How We Use AWS Config To Protect Our S3 Buckets From Public Access

What is AWS Config

Every time you're reading about yet another unprotected S3 bucket that has leaked, you’re probably wondering how is it possible to let this happen.

When your AWS footprint gets bigger, it gets more difficult to keep track of all your AWS resources. You might have multiple AWS accounts, making it even more difficult to keep all your resources secure. When then departments inside the organization start creating their own AWS accounts and resources, it starts to get really difficult to keep track of the resources created.

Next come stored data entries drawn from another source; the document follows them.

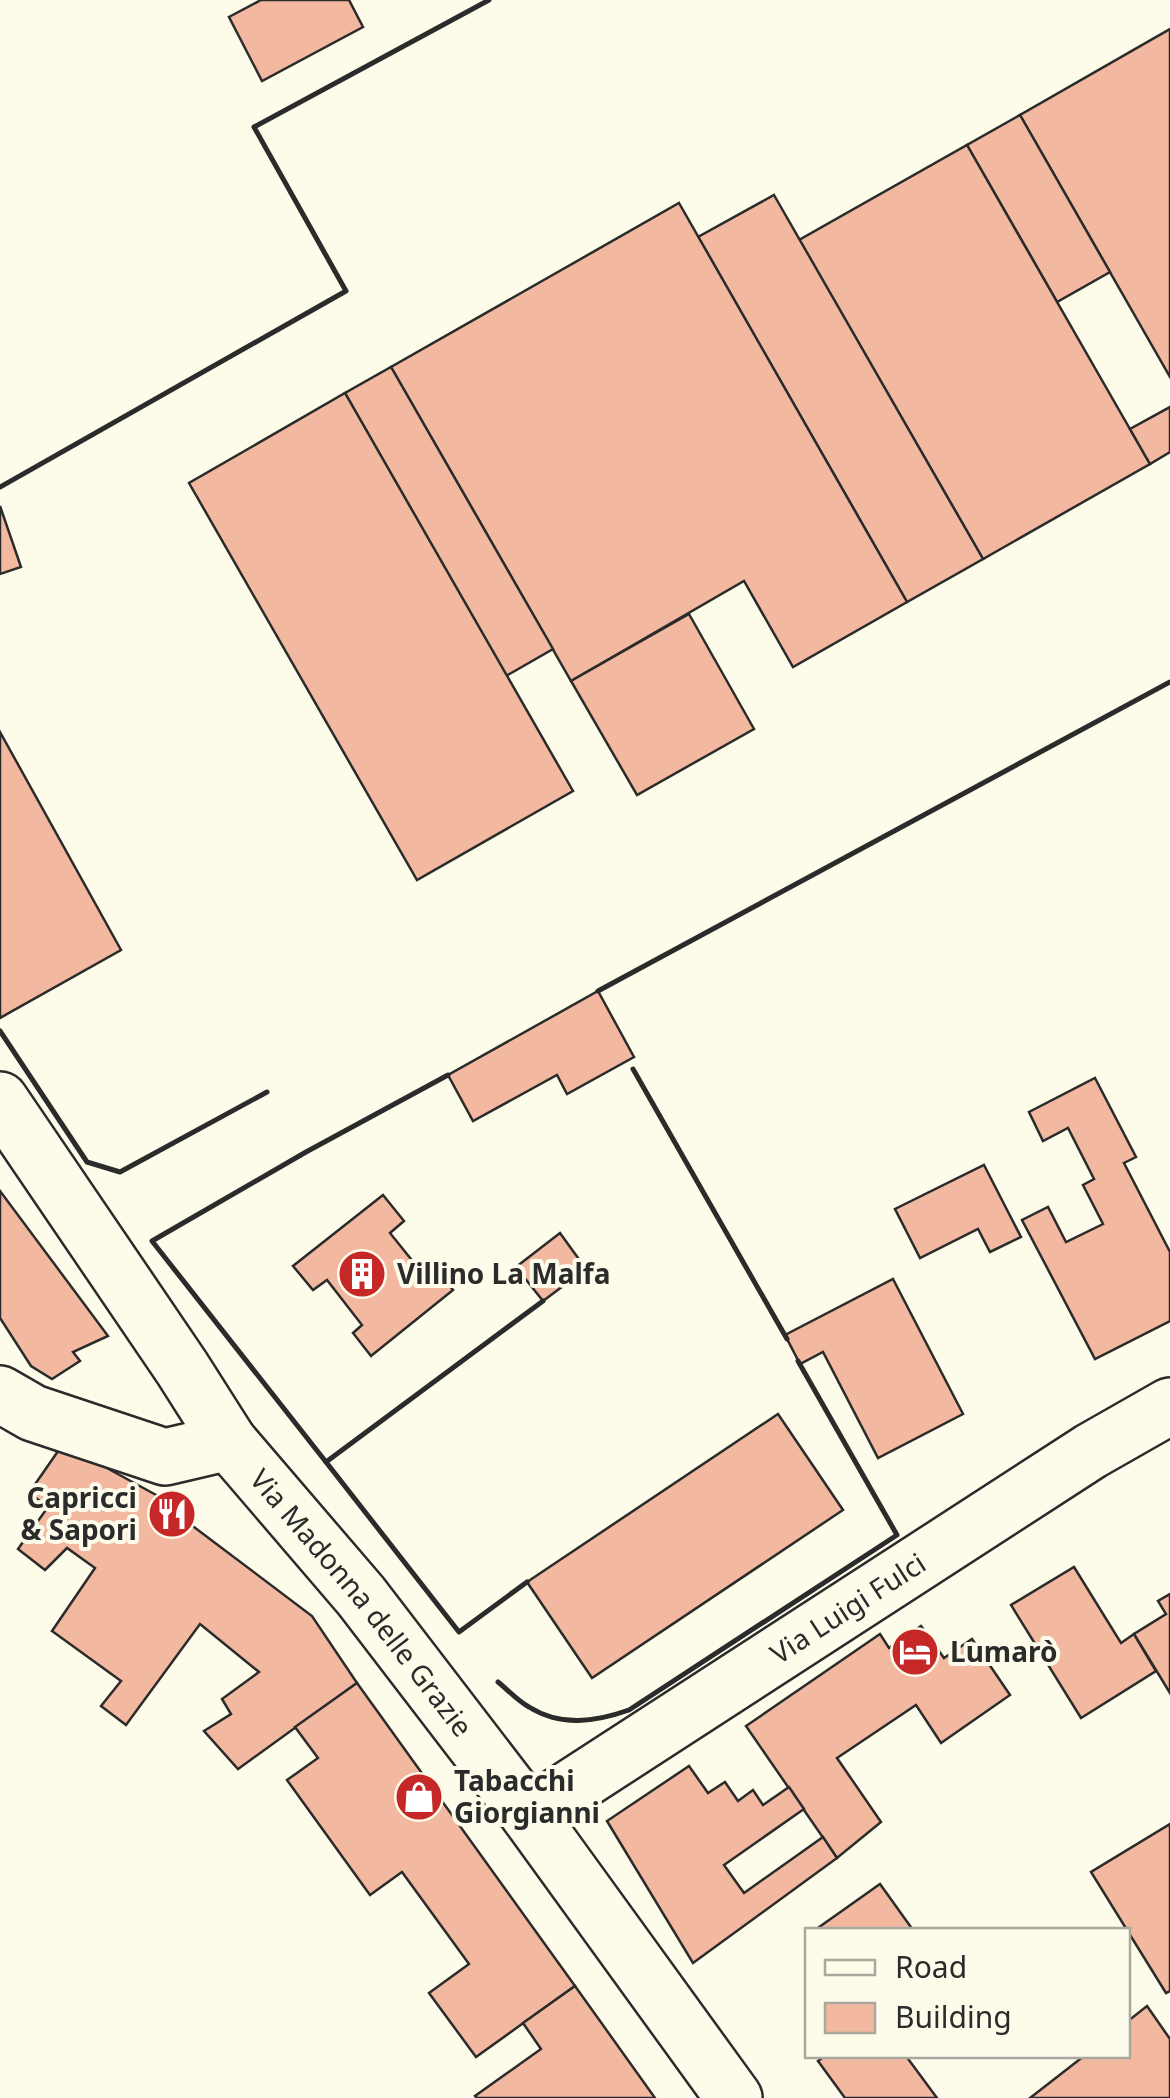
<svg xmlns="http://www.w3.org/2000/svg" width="1170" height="2098" viewBox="0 0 1170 2098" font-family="'Noto Sans',sans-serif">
<rect width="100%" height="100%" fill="#fdfbea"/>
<g fill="#f2b8a0" stroke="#2b2b2b" stroke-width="2.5">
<path d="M261,0H349L363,27L262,81L229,17Z"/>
<path d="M1170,29V377L1020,115Z"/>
<path d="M1020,115L1110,272L1057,302L967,145Z"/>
<path d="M967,145L1150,464L983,559L799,240Z"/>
<path d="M774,195L983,559L907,602L698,237Z"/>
<path d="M679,203L907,602L793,667L744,581L571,681L391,367Z"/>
<path d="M391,367L553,649L506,676L345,393Z"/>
<path d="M345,393L573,791L417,880L189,483Z"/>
<path d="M1170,407V452L1150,464L1130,429Z"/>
<path d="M0,506L21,567L0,574Z"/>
<path d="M689,614L754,729L637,795L571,681Z"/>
<path d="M0,732L121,950L0,1018Z"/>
<path d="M598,991L634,1057L567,1094L557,1075L473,1121L448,1075Z"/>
<path d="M1095,1078L1136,1157L1124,1163L1170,1252V1321L1095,1359L1022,1220L1048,1207L1066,1242L1103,1224L1083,1185L1094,1179L1068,1128L1043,1141L1029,1112Z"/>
<path d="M984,1165L1021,1237L990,1252L978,1229L920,1258L895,1209Z"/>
<path d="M0,1191L108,1336L73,1352L80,1361L52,1379L31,1366L0,1318Z"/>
<path d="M383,1195L404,1221L390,1233L427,1279L438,1270L453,1290L371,1356L353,1333L362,1325L327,1280L313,1290L293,1266Z"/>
<path d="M560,1233L586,1269L543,1301L516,1267Z"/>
<path d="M893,1279L963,1414L878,1458L823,1352L800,1364L785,1335Z"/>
<path d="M778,1414L843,1510L592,1678L527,1582Z"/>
<path d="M63,1444L189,1513L186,1521L312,1616L357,1683L238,1769L204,1731L231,1714L222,1699L259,1672L200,1624L126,1725L101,1706L121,1681L52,1631L95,1568L67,1548L45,1570L18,1549L48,1507L29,1493Z"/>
<path d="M1074,1567L1121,1643L1134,1634L1156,1671L1081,1718L1011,1605Z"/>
<path d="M1170,1594V1693L1134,1634L1166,1614L1158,1601Z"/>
<path d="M921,1626L944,1658L972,1639L1010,1695L941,1743L916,1705L837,1758L881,1822L837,1858L746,1726L880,1634L889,1648Z"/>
<path d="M357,1683L575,1986L476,2057L429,1993L469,1964L402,1872L370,1895L287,1780L318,1758L295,1727Z"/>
<path d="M689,1766L708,1793L725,1782L738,1801L753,1790L763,1805L789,1787L804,1809L724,1865L744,1893L823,1837L837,1858L693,1963L607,1821Z"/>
<path d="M1170,1824V1991L1166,1993L1091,1872Z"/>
<path d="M880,1884L913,1930H815Z"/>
<path d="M575,1986L655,2098H477L475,2096L541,2049L523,2023Z"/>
<path d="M1147,2006L1170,2039V2098H1030L1084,2056H1128V2021Z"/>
<path d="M825,2056H906L937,2098H845L818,2061Z"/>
</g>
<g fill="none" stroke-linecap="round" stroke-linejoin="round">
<g stroke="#2b2b2b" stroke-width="60">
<g id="minor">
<path d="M0,1394L33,1413L165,1457L229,1442"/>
<path id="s1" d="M529,1815L1091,1451L1170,1406"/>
</g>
</g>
<g stroke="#2b2b2b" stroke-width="60">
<g id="major">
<path id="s2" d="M0,1100L182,1368L229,1442L361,1596L529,1815L734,2098"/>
</g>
</g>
<use href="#minor" stroke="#fdfbea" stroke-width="55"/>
<use href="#major" stroke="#fdfbea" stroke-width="55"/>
<g stroke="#2b2b2b" stroke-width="5">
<path d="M0,487L346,291L254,127L489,0"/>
<path d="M598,991L1170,682"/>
<path d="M0,1031L87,1162L120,1172L267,1092"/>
<path d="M633,1069L787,1339"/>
<path d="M448,1075L306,1152L152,1241L326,1462L543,1301"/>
<path d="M326,1462L459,1632L527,1582"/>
<path d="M498,1682C508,1690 518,1701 529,1707C561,1727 595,1722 629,1710L897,1535L798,1361"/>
</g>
</g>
<defs>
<g id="building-disc" transform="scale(2.5)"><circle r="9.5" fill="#c62828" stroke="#fdfbea"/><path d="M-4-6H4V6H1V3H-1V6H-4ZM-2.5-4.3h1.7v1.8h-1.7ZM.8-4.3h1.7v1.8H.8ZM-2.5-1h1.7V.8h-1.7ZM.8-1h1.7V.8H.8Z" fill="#fff"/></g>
<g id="restaurant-disc" transform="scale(2.5)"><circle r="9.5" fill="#c62828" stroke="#fdfbea"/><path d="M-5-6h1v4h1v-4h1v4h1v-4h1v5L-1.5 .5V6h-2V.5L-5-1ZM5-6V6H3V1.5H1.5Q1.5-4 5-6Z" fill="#fff"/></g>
<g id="hotel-disc" transform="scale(2.5)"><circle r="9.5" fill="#c62828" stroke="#fdfbea"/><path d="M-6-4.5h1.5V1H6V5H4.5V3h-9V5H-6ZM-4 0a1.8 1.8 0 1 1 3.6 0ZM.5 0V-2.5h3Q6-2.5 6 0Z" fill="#fff"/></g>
<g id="shop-disc" transform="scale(2.5)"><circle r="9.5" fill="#c62828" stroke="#fdfbea"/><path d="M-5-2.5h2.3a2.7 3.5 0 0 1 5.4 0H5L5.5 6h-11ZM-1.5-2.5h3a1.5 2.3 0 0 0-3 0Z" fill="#fff"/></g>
</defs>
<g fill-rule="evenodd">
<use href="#building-disc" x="362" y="1274"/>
<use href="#restaurant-disc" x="172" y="1514"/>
<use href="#hotel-disc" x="915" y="1652"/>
<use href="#shop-disc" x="419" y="1797"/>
</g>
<g text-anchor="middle" stroke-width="8" stroke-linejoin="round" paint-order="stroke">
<g font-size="28" font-weight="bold" fill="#2b2b2b" stroke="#fdfbea" text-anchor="start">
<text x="397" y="1284">Villino La Malfa</text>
<text x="137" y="1508" text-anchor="end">Capricci<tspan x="137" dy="32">&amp; Sapori</tspan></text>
<text x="950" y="1662">Lumarò</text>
<text x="454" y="1791">Tabacchi<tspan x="454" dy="32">Giorgianni</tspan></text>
</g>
<g font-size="28" fill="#2b2b2b" stroke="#fdfbea">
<text dy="10" stroke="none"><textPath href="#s2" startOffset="620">Via Madonna delle Grazie</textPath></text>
<text dy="10" stroke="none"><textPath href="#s1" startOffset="380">Via Luigi Fulci</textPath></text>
</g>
</g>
<rect x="805" y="1928" width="325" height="130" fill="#fdfbea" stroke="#a9a89e" stroke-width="2.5"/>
<rect x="825" y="1960" width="50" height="15" fill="#fdfbea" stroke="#a9a89e" stroke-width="2.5"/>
<text x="895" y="1978" font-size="30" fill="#2b2b2b">Road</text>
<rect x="825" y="2003" width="50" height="30" fill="#f2b8a0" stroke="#a9a89e" stroke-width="2.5"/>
<text x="895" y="2028" font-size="30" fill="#2b2b2b">Building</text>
</svg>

AWS has multiple services to help solve this problem. One of them is AWS Config. AWS Config can track resource changes based on a set of rules. It can then report its findings. If a rule says that all EBS volumes need to be encrypted with a specific KMS key, but there’s an EBS volume encrypted with another key, then the resource will be reported as “out of compliance”. A notification can be sent, and a cloud security team can keep track of out of compliance items and the overall security posture.

In this post, we’ll show you the steps to create a custom AWS Config rule to protect S3 buckets from public access.

Keeping S3 buckets secure

To keep S3 buckets secure, we can test whether the “block public access” setting has been enabled on a bucket. AWS Config custom rules can invoke a lambda to run the test. Once setup, when a user creates or changes an S3 bucket, AWS Config invokes the custom rule and lambda, and a notification can be sent if the bucket is out of compliance. Below you can see the architecture diagram.

AWS Config

Custom lambda

For this setup we need to write a custom lambda. At IN4IT we do our infrastructure development in golang, so we wrote the lambda in golang. The full source code can be found at https://github.com/in4it/aws-config-compliance-checks/. In the next paragraphs you can read how the lambda was built.

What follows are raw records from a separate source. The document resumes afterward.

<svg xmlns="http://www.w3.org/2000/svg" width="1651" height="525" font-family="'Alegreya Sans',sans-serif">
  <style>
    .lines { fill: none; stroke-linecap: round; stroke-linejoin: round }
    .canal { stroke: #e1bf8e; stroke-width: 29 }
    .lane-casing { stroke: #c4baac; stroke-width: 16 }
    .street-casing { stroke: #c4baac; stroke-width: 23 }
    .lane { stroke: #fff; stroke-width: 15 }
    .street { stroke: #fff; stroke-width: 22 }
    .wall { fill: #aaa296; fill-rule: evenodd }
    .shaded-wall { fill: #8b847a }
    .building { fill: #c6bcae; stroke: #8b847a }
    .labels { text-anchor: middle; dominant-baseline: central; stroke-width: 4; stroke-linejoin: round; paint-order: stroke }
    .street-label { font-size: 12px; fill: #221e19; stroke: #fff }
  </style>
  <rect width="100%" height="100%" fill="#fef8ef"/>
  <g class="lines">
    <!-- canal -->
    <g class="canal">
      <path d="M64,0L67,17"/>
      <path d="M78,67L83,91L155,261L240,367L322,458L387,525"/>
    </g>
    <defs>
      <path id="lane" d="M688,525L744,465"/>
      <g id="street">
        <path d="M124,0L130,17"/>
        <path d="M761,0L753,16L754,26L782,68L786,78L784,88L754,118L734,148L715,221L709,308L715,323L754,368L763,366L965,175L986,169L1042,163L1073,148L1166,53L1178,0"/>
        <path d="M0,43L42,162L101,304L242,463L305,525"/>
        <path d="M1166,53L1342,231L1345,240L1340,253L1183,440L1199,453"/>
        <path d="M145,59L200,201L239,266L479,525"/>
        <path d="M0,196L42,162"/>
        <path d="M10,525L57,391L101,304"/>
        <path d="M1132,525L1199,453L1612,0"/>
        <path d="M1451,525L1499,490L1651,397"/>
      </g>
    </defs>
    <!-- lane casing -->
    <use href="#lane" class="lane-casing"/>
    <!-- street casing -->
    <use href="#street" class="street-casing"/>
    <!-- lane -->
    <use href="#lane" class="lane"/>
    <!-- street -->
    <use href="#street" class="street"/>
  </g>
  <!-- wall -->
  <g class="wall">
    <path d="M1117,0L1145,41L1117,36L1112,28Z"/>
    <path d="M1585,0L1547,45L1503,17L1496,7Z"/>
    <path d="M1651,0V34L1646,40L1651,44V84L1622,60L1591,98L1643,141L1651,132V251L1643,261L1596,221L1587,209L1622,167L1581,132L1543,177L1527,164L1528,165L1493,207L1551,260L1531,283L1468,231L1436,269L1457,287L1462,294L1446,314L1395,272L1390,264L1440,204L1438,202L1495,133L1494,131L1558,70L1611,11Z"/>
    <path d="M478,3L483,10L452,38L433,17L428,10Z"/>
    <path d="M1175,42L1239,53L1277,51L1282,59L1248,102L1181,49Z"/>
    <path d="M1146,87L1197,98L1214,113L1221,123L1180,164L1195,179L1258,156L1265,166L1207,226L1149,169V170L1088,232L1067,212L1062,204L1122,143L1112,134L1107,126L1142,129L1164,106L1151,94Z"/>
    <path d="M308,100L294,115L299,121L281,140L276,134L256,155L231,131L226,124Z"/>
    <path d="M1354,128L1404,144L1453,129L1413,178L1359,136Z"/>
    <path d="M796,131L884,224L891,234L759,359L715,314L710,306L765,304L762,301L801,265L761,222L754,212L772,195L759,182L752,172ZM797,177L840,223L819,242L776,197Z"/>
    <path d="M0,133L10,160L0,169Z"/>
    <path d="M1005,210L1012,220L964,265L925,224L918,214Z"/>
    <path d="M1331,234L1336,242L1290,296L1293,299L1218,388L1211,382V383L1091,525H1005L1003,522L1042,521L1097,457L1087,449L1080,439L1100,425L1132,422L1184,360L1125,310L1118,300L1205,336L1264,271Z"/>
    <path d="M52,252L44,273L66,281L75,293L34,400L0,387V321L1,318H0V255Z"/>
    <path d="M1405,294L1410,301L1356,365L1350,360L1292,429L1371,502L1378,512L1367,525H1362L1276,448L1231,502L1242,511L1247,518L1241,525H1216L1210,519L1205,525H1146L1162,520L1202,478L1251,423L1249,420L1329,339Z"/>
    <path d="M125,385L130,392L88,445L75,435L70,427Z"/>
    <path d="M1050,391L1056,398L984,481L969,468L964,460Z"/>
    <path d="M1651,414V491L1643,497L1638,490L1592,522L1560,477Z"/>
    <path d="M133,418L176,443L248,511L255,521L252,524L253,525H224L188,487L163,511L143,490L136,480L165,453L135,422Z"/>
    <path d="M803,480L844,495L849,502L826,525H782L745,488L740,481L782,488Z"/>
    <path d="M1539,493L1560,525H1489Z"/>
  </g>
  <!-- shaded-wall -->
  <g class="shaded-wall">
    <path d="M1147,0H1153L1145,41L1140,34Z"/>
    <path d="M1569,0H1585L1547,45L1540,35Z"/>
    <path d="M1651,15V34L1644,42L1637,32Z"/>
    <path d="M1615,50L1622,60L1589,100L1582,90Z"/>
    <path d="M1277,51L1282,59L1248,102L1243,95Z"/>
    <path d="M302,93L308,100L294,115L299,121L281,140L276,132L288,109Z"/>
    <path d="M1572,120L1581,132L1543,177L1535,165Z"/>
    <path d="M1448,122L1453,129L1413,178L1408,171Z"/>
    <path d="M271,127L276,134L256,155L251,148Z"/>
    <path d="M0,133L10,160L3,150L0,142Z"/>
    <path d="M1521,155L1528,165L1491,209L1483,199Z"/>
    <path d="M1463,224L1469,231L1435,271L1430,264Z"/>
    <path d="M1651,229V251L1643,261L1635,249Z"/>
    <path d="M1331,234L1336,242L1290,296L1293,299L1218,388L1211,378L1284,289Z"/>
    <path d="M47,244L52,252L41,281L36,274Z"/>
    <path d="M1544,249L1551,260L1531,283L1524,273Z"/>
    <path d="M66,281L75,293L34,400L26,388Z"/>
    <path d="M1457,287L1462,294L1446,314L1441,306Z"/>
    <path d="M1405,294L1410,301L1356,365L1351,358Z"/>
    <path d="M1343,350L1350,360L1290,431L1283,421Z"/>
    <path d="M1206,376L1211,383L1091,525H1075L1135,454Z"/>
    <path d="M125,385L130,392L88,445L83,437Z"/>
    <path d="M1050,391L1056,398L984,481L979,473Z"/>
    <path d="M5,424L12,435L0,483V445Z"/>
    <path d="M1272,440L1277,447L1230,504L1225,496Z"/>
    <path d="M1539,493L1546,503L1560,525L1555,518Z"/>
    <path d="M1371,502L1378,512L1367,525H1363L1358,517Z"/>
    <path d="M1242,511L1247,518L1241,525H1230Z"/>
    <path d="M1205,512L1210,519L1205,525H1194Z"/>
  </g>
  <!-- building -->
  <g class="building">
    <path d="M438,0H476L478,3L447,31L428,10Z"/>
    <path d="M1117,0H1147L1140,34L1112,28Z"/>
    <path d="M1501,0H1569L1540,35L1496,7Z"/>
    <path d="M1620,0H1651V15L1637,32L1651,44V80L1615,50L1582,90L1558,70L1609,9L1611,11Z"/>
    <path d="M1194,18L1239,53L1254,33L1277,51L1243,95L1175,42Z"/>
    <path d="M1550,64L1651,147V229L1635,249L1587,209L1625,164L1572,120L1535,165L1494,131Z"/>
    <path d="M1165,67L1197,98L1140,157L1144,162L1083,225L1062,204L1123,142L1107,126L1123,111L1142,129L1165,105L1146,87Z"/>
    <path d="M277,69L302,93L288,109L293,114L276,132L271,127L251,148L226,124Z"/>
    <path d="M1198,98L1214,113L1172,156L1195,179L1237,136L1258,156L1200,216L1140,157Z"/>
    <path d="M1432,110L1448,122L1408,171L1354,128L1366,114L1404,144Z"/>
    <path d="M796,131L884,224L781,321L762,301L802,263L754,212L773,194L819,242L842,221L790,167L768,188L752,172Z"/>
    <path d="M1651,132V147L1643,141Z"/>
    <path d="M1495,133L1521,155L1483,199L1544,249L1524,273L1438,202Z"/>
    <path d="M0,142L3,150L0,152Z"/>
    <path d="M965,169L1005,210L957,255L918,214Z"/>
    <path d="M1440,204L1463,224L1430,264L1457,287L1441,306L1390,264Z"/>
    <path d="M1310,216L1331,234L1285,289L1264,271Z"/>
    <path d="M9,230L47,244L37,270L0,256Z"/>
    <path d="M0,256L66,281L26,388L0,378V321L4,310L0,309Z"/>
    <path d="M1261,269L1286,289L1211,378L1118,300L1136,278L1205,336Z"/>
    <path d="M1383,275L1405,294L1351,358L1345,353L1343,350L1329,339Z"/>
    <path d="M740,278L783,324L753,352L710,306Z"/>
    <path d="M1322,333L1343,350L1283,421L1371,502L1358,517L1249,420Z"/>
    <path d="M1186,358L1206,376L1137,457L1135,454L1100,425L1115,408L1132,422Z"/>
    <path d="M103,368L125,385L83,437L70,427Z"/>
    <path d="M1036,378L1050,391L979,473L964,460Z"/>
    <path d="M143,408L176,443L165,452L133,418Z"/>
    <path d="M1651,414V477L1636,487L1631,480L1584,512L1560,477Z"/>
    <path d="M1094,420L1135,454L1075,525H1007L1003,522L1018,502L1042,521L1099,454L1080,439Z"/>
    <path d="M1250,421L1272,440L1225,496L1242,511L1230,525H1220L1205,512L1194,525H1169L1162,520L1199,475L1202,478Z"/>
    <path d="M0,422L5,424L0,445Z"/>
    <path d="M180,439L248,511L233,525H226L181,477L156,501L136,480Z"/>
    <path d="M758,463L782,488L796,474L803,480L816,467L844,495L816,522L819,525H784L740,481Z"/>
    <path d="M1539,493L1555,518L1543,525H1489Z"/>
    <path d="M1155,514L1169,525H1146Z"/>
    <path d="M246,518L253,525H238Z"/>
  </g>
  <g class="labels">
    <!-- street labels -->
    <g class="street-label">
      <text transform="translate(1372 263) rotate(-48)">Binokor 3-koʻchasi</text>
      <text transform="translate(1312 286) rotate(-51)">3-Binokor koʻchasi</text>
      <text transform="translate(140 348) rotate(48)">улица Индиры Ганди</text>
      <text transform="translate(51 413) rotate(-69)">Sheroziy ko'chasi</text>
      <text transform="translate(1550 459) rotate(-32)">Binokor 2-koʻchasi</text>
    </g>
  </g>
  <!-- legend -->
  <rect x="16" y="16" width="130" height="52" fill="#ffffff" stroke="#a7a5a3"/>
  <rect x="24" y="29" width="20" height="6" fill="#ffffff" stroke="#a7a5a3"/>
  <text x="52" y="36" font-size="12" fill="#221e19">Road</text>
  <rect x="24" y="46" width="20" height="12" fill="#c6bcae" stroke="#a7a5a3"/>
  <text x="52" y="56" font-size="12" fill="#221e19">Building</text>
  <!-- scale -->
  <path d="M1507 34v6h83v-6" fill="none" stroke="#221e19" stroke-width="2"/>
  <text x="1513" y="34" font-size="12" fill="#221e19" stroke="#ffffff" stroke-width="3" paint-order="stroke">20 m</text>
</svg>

First, to get our function started, we need a handler to handle our request:

func handleRequest(ctx context.Context, configEvent events.ConfigEvent) {
This gives us access to the configEvent, declared here by AWS (GitHub link):

// Copyright 2017 Amazon.com, Inc. or its affiliates. All Rights Reserved.

package events

// ConfigEvent contains data from an event sent from AWS Config
type ConfigEvent struct {
	AccountID        string `json:"accountId"`     // The ID of the AWS account that owns the rule
	ConfigRuleArn    string `json:"configRuleArn"` // The ARN that AWS Config assigned to the rule
	ConfigRuleID     string `json:"configRuleId"`
	ConfigRuleName   string `json:"configRuleName"` // The name that you assigned to the rule that caused AWS Config to publish the event
	EventLeftScope   bool   `json:"eventLeftScope"` // A boolean value that indicates whether the AWS resource to be evaluated has been removed from the rule's scope
	ExecutionRoleArn string `json:"executionRoleArn"`
	InvokingEvent    string `json:"invokingEvent"`  // If the event is published in response to a resource configuration change, this value contains a JSON configuration item
	ResultToken      string `json:"resultToken"`    // A token that the function must pass to AWS Config with the PutEvaluations call
	RuleParameters   string `json:"ruleParameters"` // Key/value pairs that the function processes as part of its evaluation logic
	Version          string `json:"version"`
}

The configEvent contains a InvokingEvent property which will contain a JSON with the resource configuration change of that specific resource, S3 in our case (example config event).

Using the InvokingEvent JSON, we can check whether the resource is really of type “AWS::S3::Bucket”, and if yes, we can extract the PublicAccessBlockConfiguration from that JSON. If all the ACLs in the PublicAccessBlockConfiguration are set to true, our S3 resource is in compliance with the rule, and we can return “COMPLIANT”. We do this in a separate evaluateCompliance function in our lambda.

As a last step we need to do a PutEvaluations API call to the AWS Config Service to send our evaluations, our findings. An evaluation looks like this:

evaluation := &configservice.Evaluation{
	ComplianceResourceId:   aws.String(complianceResourceID.(string)),
	ComplianceResourceType: aws.String(complianceResourceType.(string)),
	ComplianceType:         aws.String(status),
	OrderingTimestamp:      aws.Time(t),
}

It contains the complianceResourceID (the s3 bucket name), the resource type (AWS::S3::Bucket), the ComplianceType (whether it was COMPLIANT or NON_COMPLIANT), and a timestamp for ordering. This is then sent using the PutEvalations API call to AWS Config and will then appear in the AWS Console as a compliant or non compliant S3 resource.

From this point, we only have to configure CloudWatch Events, to listen for compliant/non-compliant events, and send a notification to our SNS topic if an event occurs. When using AWS ChatBot, we can have pretty messages in our slack channel, notifying us of non-compliant resources, and take action.